Her head snaps toward the noise, and I see recognition flash across her features. Fear, quickly hidden. The shadow-flame in her hands flickers and dies as her attention splits.

“They’re coming for you.” I don’t know who “they” are, but I can guess. Someone resurrected her. Someone manipulated her memories. Someone sent her hunting me. And now someone is coming to collect their weapon.

Her jaw tightens. “This isn’t over.”

“No.” I watch her back away, moving toward the sound of pursuit rather than away from it. “It’s not.”

She gives me one last look—confusion and hatred and something else, something I can’t name—and then she’s gone. Vanishing into the mist that swallows everything in this forsaken place.
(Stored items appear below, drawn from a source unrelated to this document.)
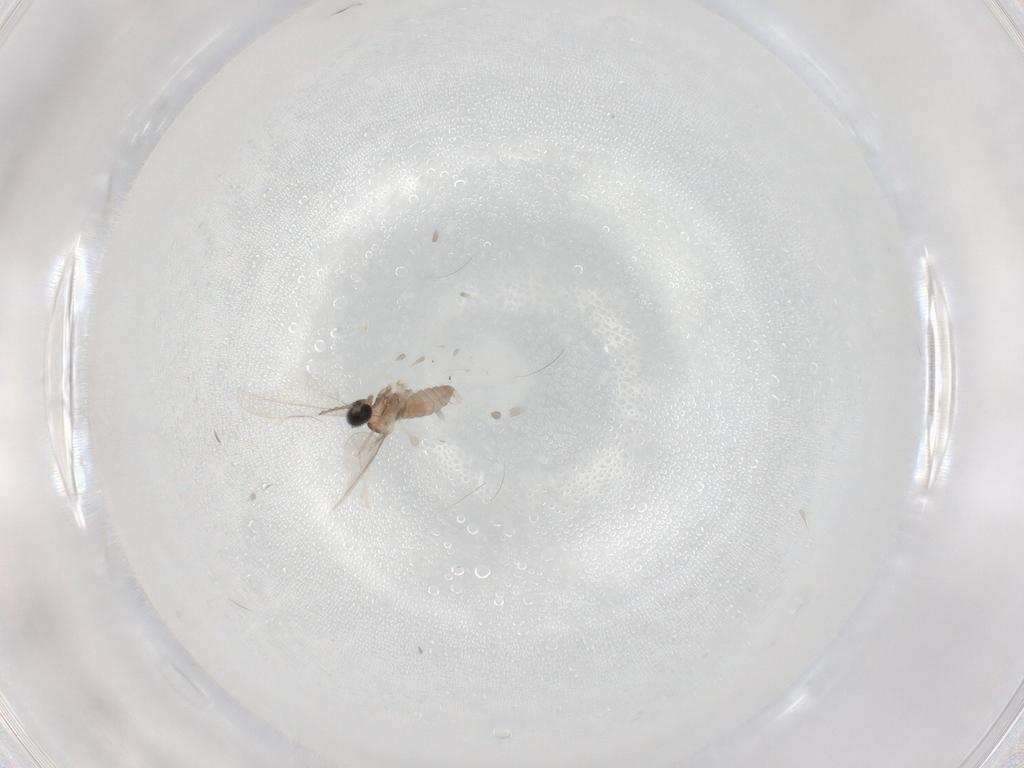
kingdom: Animalia
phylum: Arthropoda
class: Insecta
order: Diptera
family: Cecidomyiidae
I stand alone in the darkness, bleeding from wounds that will heal and scars that won’t.

She’s alive.

She wants me dead.

And somewhere in this forsaken forest, she’s being controlled by someone who brought her back specifically to destroy everything I am.

I should return to the fortress. Should tell my brothers what’s happening, rally the Brotherhood, plan a response. That’s what any sane dragon would do.

Instead, I follow her into the dark.

Because even after years of death and grief and guilt that’s carved itself into my soul, I’d rather die by her hand than let anyone else hurt her again.

The woman I loved has come back from the dead to kill me.

And I’ve never been more grateful to be alive.